Source records:

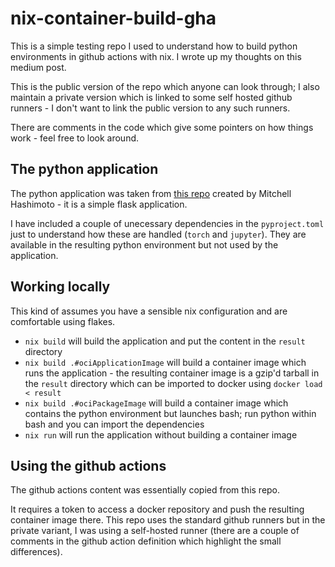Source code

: # nix-container-build-gha

This is a simple testing repo I used to understand how to build python environments in github actions
with nix. I wrote up my thoughts on this medium post.

This is the public version of the repo which anyone can look through; I also maintain a private version 
which is linked to some self hosted github runners - I don't want to link the public version to any such
runners.

There are comments in the code which give some pointers on how things work - feel free to look around.

## The python application

The python application was taken from [this repo](https://github.com/mitchellh/flask-nix-example) created by Mitchell Hashimoto - it is a simple flask application. 

I have included a couple of unecessary dependencies in the `pyproject.toml` just to understand how these are
handled (`torch` and `jupyter`). They are available in the resulting python environment but not used by the application.

## Working locally

This kind of assumes you have a sensible nix configuration and are comfortable using flakes.

- `nix build` will build the application and put the content in the `result` directory
- `nix build .#ociApplicationImage` will build a container image which runs the application - the resulting container image is a gzip'd tarball in the `result` directory which can be imported to docker using `docker load < result`
- `nix build .#ociPackageImage` will build a container image which contains the python environment but launches bash; run python within bash and you can import the dependencies
- `nix run` will run the application without building a container image

## Using the github actions

The github actions content was essentially copied from this repo.

It requires a token to access a docker repository and push the resulting container image there. This repo uses the standard github runners but in the private variant, I was using a self-hosted runner (there are a couple of comments in the github action definition which highlight the small differences).
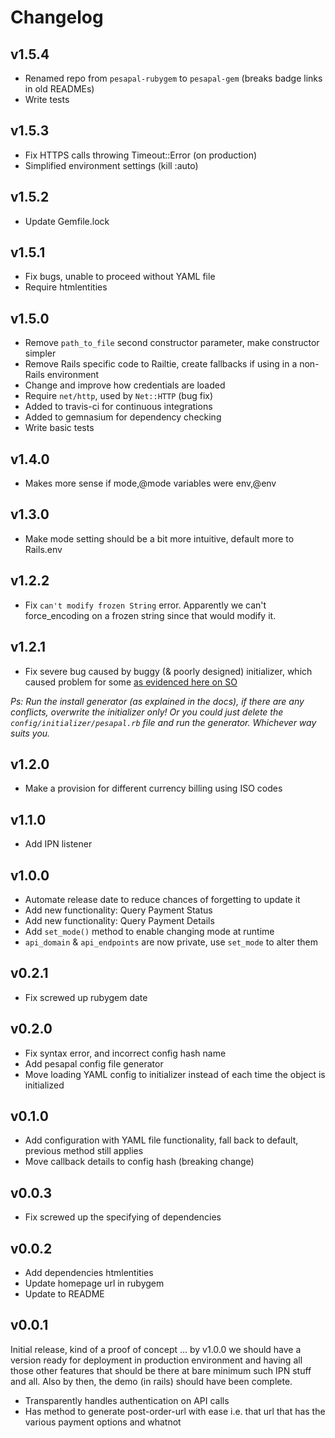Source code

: Changelog
=========

v1.5.4
------

* Renamed repo from `pesapal-rubygem` to `pesapal-gem` (breaks badge links in old READMEs)
* Write tests

v1.5.3
------

* Fix HTTPS calls throwing Timeout::Error (on production)
* Simplified environment settings (kill :auto)

v1.5.2
------

* Update Gemfile.lock

v1.5.1
------

* Fix bugs, unable to proceed without YAML file
* Require htmlentities

v1.5.0
------

* Remove `path_to_file` second constructor parameter, make constructor simpler
* Remove Rails specific code to Railtie, create fallbacks if using in a non-Rails environment
* Change and improve how credentials are loaded
* Require `net/http`, used by `Net::HTTP` (bug fix)
* Added to travis-ci for continuous integrations
* Added to gemnasium for dependency checking
* Write basic tests

v1.4.0
------

* Makes more sense if mode,@mode variables were env,@env

v1.3.0
------

* Make mode setting should be a bit more intuitive, default more to Rails.env

v1.2.2
------

* Fix `can't modify frozen String` error. Apparently we can't force_encoding on
  a frozen string since that would modify it.

v1.2.1
------

* Fix severe bug caused by buggy (& poorly designed) initializer, which caused
problem for some [as evidenced here on SO][1]

_Ps: Run the install generator (as explained in the docs), if there are any
conflicts, overwrite the initializer only! Or you could just delete the
`config/initializer/pesapal.rb` file and run the generator. Whichever way suits
you._

[1]: http://stackoverflow.com/questions/19642460/rails-you-cannot-have-more-than-one-railsapplication-runtimeerror

v1.2.0
------

* Make a provision for different currency billing using ISO codes

v1.1.0
------

* Add IPN listener

v1.0.0
------

* Automate release date to reduce chances of forgetting to update it
* Add new functionality: Query Payment Status
* Add new functionality: Query Payment Details
* Add `set_mode()` method to enable changing mode at runtime
* `api_domain` & `api_endpoints` are now private, use `set_mode` to alter them

v0.2.1
------

* Fix screwed up rubygem date

v0.2.0
------

* Fix syntax error, and incorrect config hash name
* Add pesapal config file generator
* Move loading YAML config to initializer instead of each time the object is initialized

v0.1.0
------

* Add configuration with YAML file functionality, fall back to default, previous method still applies
* Move callback details to config hash (breaking change)

v0.0.3
------

* Fix screwed up the specifying of dependencies

v0.0.2
------

* Add dependencies htmlentities
* Update homepage url in rubygem
* Update to README

v0.0.1
------

Initial release, kind of a proof of concept ... by v1.0.0 we should have a
version ready for deployment in production environment and having all those
other features that should be there at bare minimum such IPN stuff and all. Also
by then, the demo (in rails) should have been complete.

* Transparently handles authentication on API calls
* Has method to generate post-order-url with ease i.e. that url that has the various payment options and whatnot
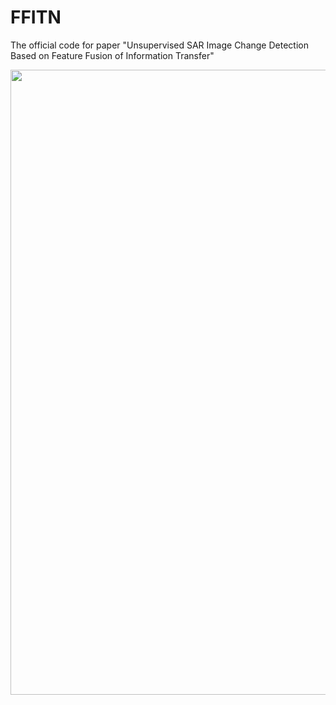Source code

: # FFITN
The official code for paper "Unsupervised SAR Image Change Detection Based on Feature Fusion of Information Transfer"

<img src="https://github.com/TangXu-Group/FFITN/Framework.pdf" width="1000px">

- _What this task involves_
The word is "from". Copy every line above where it appears.

- _Finished task_
The python application was taken from [this repo](https://github.com/mitchellh/flask-nix-example) created by Mitchell Hashimoto - it is a simple flask application. 
The github actions content was essentially copied from this repo.
* Renamed repo from `pesapal-rubygem` to `pesapal-gem` (breaks badge links in old READMEs)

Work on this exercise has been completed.